* MATERIAL SHOWN *
● ● ● ●

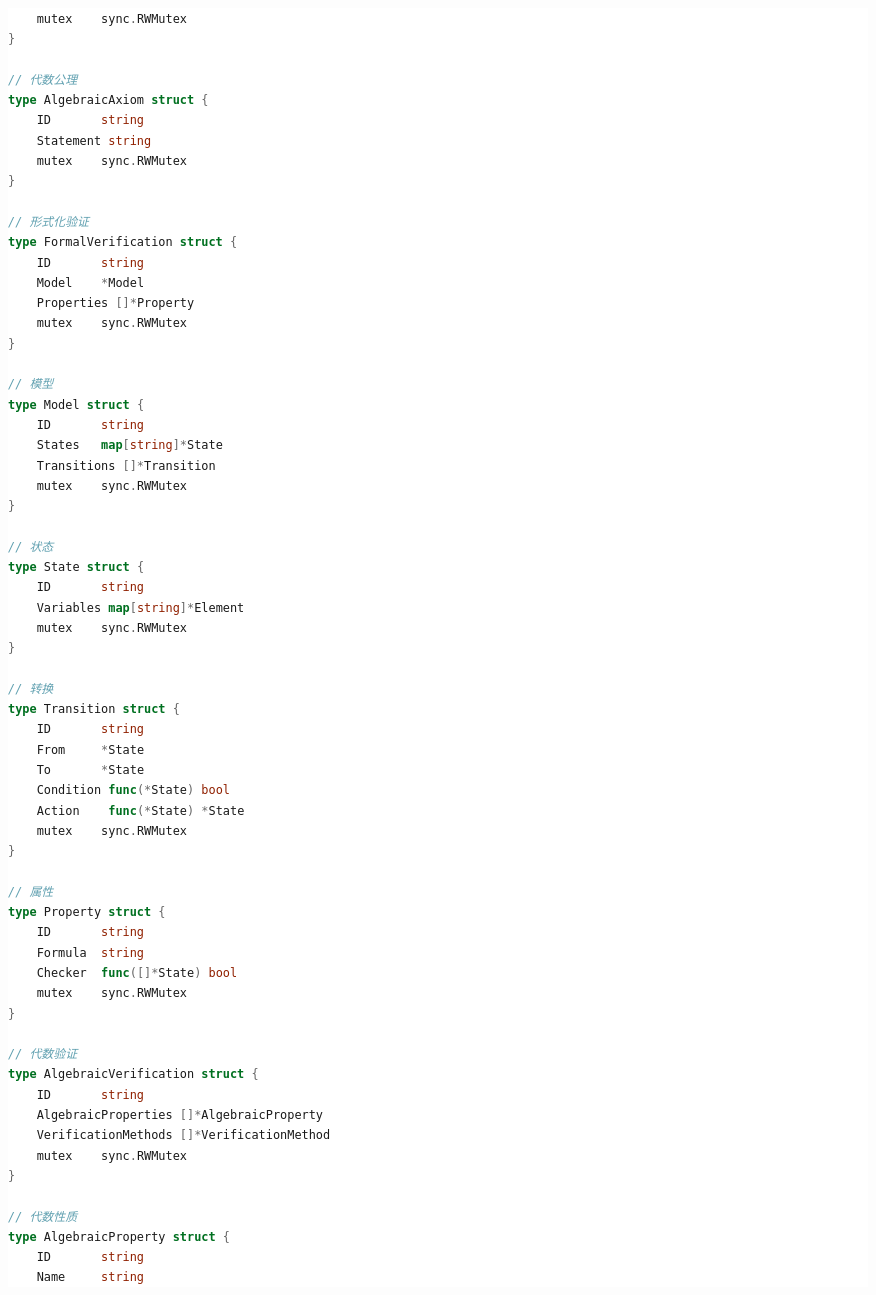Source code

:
 ```go
    mutex    sync.RWMutex
}

// 代数公理
type AlgebraicAxiom struct {
    ID       string
    Statement string
    mutex    sync.RWMutex
}

// 形式化验证
type FormalVerification struct {
    ID       string
    Model    *Model
    Properties []*Property
    mutex    sync.RWMutex
}

// 模型
type Model struct {
    ID       string
    States   map[string]*State
    Transitions []*Transition
    mutex    sync.RWMutex
}

// 状态
type State struct {
    ID       string
    Variables map[string]*Element
    mutex    sync.RWMutex
}

// 转换
type Transition struct {
    ID       string
    From     *State
    To       *State
    Condition func(*State) bool
    Action    func(*State) *State
    mutex    sync.RWMutex
}

// 属性
type Property struct {
    ID       string
    Formula  string
    Checker  func([]*State) bool
    mutex    sync.RWMutex
}

// 代数验证
type AlgebraicVerification struct {
    ID       string
    AlgebraicProperties []*AlgebraicProperty
    VerificationMethods []*VerificationMethod
    mutex    sync.RWMutex
}

// 代数性质
type AlgebraicProperty struct {
    ID       string
    Name     string
```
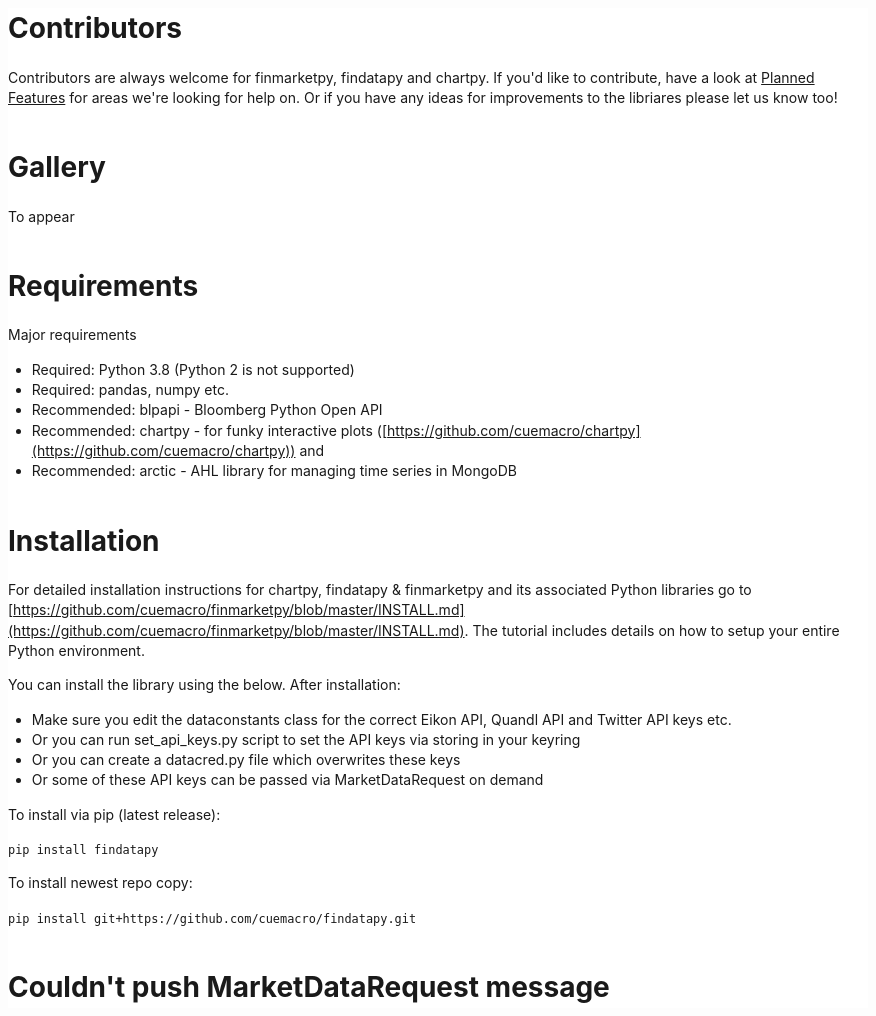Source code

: # Contributors

Contributors are always welcome for finmarketpy, findatapy and chartpy. If you'd like to contribute, have a look at
[Planned Features](PLANNED_FEATURES.md) for areas we're looking for help on. Or if you have any ideas for improvements
to the libriares please let us know too!

# Gallery

To appear

# Requirements

Major requirements
* Required: Python 3.8 (Python 2 is not supported)
* Required: pandas, numpy etc.
* Recommended: blpapi - Bloomberg Python Open API
* Recommended: chartpy - for funky interactive plots ([https://github.com/cuemacro/chartpy](https://github.com/cuemacro/chartpy)) and
* Recommended: arctic - AHL library for managing time series in MongoDB

# Installation

For detailed installation instructions for chartpy, findatapy & finmarketpy and its associated Python libraries go to
[https://github.com/cuemacro/finmarketpy/blob/master/INSTALL.md](https://github.com/cuemacro/finmarketpy/blob/master/INSTALL.md). The tutorial includes details on how to setup your entire Python environment.

You can install the library using the below. After installation:
* Make sure you edit the dataconstants class for the correct Eikon API, Quandl API and Twitter API keys etc.
* Or you can run set_api_keys.py script to set the API keys via storing in your keyring
* Or you can create a datacred.py file which overwrites these keys
* Or some of these API keys can be passed via MarketDataRequest on demand

To install via pip (latest release):
```
pip install findatapy
```

To install newest repo copy:
```
pip install git+https://github.com/cuemacro/findatapy.git
```

# Couldn't push MarketDataRequest message
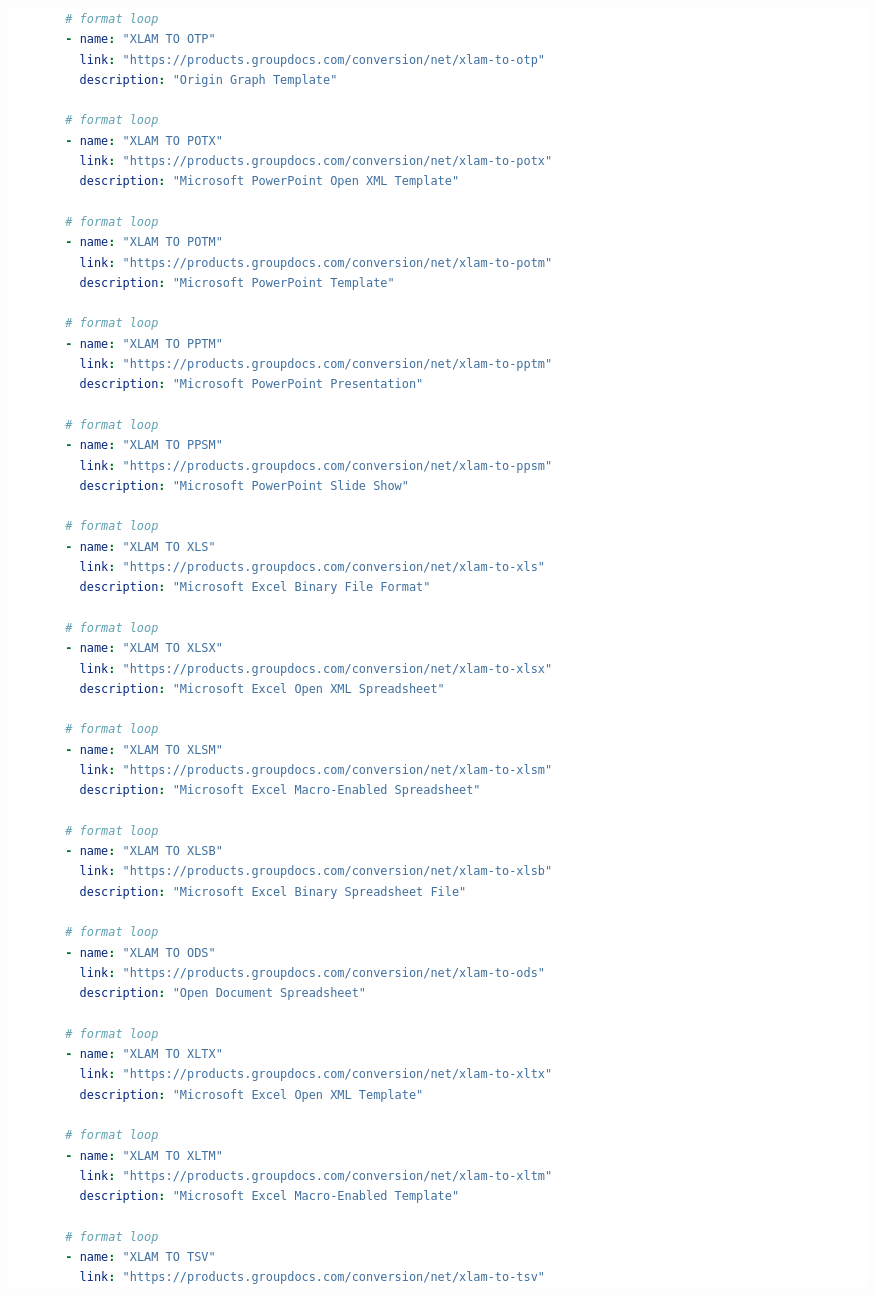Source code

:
```yaml
        # format loop
        - name: "XLAM TO OTP"
          link: "https://products.groupdocs.com/conversion/net/xlam-to-otp"
          description: "Origin Graph Template"

        # format loop
        - name: "XLAM TO POTX"
          link: "https://products.groupdocs.com/conversion/net/xlam-to-potx"
          description: "Microsoft PowerPoint Open XML Template"

        # format loop
        - name: "XLAM TO POTM"
          link: "https://products.groupdocs.com/conversion/net/xlam-to-potm"
          description: "Microsoft PowerPoint Template"

        # format loop
        - name: "XLAM TO PPTM"
          link: "https://products.groupdocs.com/conversion/net/xlam-to-pptm"
          description: "Microsoft PowerPoint Presentation"

        # format loop
        - name: "XLAM TO PPSM"
          link: "https://products.groupdocs.com/conversion/net/xlam-to-ppsm"
          description: "Microsoft PowerPoint Slide Show"

        # format loop
        - name: "XLAM TO XLS"
          link: "https://products.groupdocs.com/conversion/net/xlam-to-xls"
          description: "Microsoft Excel Binary File Format"

        # format loop
        - name: "XLAM TO XLSX"
          link: "https://products.groupdocs.com/conversion/net/xlam-to-xlsx"
          description: "Microsoft Excel Open XML Spreadsheet"

        # format loop
        - name: "XLAM TO XLSM"
          link: "https://products.groupdocs.com/conversion/net/xlam-to-xlsm"
          description: "Microsoft Excel Macro-Enabled Spreadsheet"

        # format loop
        - name: "XLAM TO XLSB"
          link: "https://products.groupdocs.com/conversion/net/xlam-to-xlsb"
          description: "Microsoft Excel Binary Spreadsheet File"

        # format loop
        - name: "XLAM TO ODS"
          link: "https://products.groupdocs.com/conversion/net/xlam-to-ods"
          description: "Open Document Spreadsheet"

        # format loop
        - name: "XLAM TO XLTX"
          link: "https://products.groupdocs.com/conversion/net/xlam-to-xltx"
          description: "Microsoft Excel Open XML Template"

        # format loop
        - name: "XLAM TO XLTM"
          link: "https://products.groupdocs.com/conversion/net/xlam-to-xltm"
          description: "Microsoft Excel Macro-Enabled Template"

        # format loop
        - name: "XLAM TO TSV"
          link: "https://products.groupdocs.com/conversion/net/xlam-to-tsv"
```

● ● ● ●

* YOUR ASSIGNMENT *
Write the entries out again word for word. Omit all pictures from them.

* ANSWER *
Source code

:
 ```go
    mutex    sync.RWMutex
}

// 代数公理
type AlgebraicAxiom struct {
    ID       string
    Statement string
    mutex    sync.RWMutex
}

// 形式化验证
type FormalVerification struct {
    ID       string
    Model    *Model
    Properties []*Property
    mutex    sync.RWMutex
}

// 模型
type Model struct {
    ID       string
    States   map[string]*State
    Transitions []*Transition
    mutex    sync.RWMutex
}

// 状态
type State struct {
    ID       string
    Variables map[string]*Element
    mutex    sync.RWMutex
}

// 转换
type Transition struct {
    ID       string
    From     *State
    To       *State
    Condition func(*State) bool
    Action    func(*State) *State
    mutex    sync.RWMutex
}

// 属性
type Property struct {
    ID       string
    Formula  string
    Checker  func([]*State) bool
    mutex    sync.RWMutex
}

// 代数验证
type AlgebraicVerification struct {
    ID       string
    AlgebraicProperties []*AlgebraicProperty
    VerificationMethods []*VerificationMethod
    mutex    sync.RWMutex
}

// 代数性质
type AlgebraicProperty struct {
    ID       string
    Name     string
```
Source code

: # Contributors

Contributors are always welcome for finmarketpy, findatapy and chartpy. If you'd like to contribute, have a look at
[Planned Features](PLANNED_FEATURES.md) for areas we're looking for help on. Or if you have any ideas for improvements
to the libriares please let us know too!

# Gallery

To appear

# Requirements

Major requirements
* Required: Python 3.8 (Python 2 is not supported)
* Required: pandas, numpy etc.
* Recommended: blpapi - Bloomberg Python Open API
* Recommended: chartpy - for funky interactive plots ([https://github.com/cuemacro/chartpy](https://github.com/cuemacro/chartpy)) and
* Recommended: arctic - AHL library for managing time series in MongoDB

# Installation

For detailed installation instructions for chartpy, findatapy & finmarketpy and its associated Python libraries go to
[https://github.com/cuemacro/finmarketpy/blob/master/INSTALL.md](https://github.com/cuemacro/finmarketpy/blob/master/INSTALL.md). The tutorial includes details on how to setup your entire Python environment.

You can install the library using the below. After installation:
* Make sure you edit the dataconstants class for the correct Eikon API, Quandl API and Twitter API keys etc.
* Or you can run set_api_keys.py script to set the API keys via storing in your keyring
* Or you can create a datacred.py file which overwrites these keys
* Or some of these API keys can be passed via MarketDataRequest on demand

To install via pip (latest release):
```
pip install findatapy
```

To install newest repo copy:
```
pip install git+https://github.com/cuemacro/findatapy.git
```

# Couldn't push MarketDataRequest message
Source code

:
```yaml
        # format loop
        - name: "XLAM TO OTP"
          link: "https://products.groupdocs.com/conversion/net/xlam-to-otp"
          description: "Origin Graph Template"

        # format loop
        - name: "XLAM TO POTX"
          link: "https://products.groupdocs.com/conversion/net/xlam-to-potx"
          description: "Microsoft PowerPoint Open XML Template"

        # format loop
        - name: "XLAM TO POTM"
          link: "https://products.groupdocs.com/conversion/net/xlam-to-potm"
          description: "Microsoft PowerPoint Template"

        # format loop
        - name: "XLAM TO PPTM"
          link: "https://products.groupdocs.com/conversion/net/xlam-to-pptm"
          description: "Microsoft PowerPoint Presentation"

        # format loop
        - name: "XLAM TO PPSM"
          link: "https://products.groupdocs.com/conversion/net/xlam-to-ppsm"
          description: "Microsoft PowerPoint Slide Show"

        # format loop
        - name: "XLAM TO XLS"
          link: "https://products.groupdocs.com/conversion/net/xlam-to-xls"
          description: "Microsoft Excel Binary File Format"

        # format loop
        - name: "XLAM TO XLSX"
          link: "https://products.groupdocs.com/conversion/net/xlam-to-xlsx"
          description: "Microsoft Excel Open XML Spreadsheet"

        # format loop
        - name: "XLAM TO XLSM"
          link: "https://products.groupdocs.com/conversion/net/xlam-to-xlsm"
          description: "Microsoft Excel Macro-Enabled Spreadsheet"

        # format loop
        - name: "XLAM TO XLSB"
          link: "https://products.groupdocs.com/conversion/net/xlam-to-xlsb"
          description: "Microsoft Excel Binary Spreadsheet File"

        # format loop
        - name: "XLAM TO ODS"
          link: "https://products.groupdocs.com/conversion/net/xlam-to-ods"
          description: "Open Document Spreadsheet"

        # format loop
        - name: "XLAM TO XLTX"
          link: "https://products.groupdocs.com/conversion/net/xlam-to-xltx"
          description: "Microsoft Excel Open XML Template"

        # format loop
        - name: "XLAM TO XLTM"
          link: "https://products.groupdocs.com/conversion/net/xlam-to-xltm"
          description: "Microsoft Excel Macro-Enabled Template"

        # format loop
        - name: "XLAM TO TSV"
          link: "https://products.groupdocs.com/conversion/net/xlam-to-tsv"
```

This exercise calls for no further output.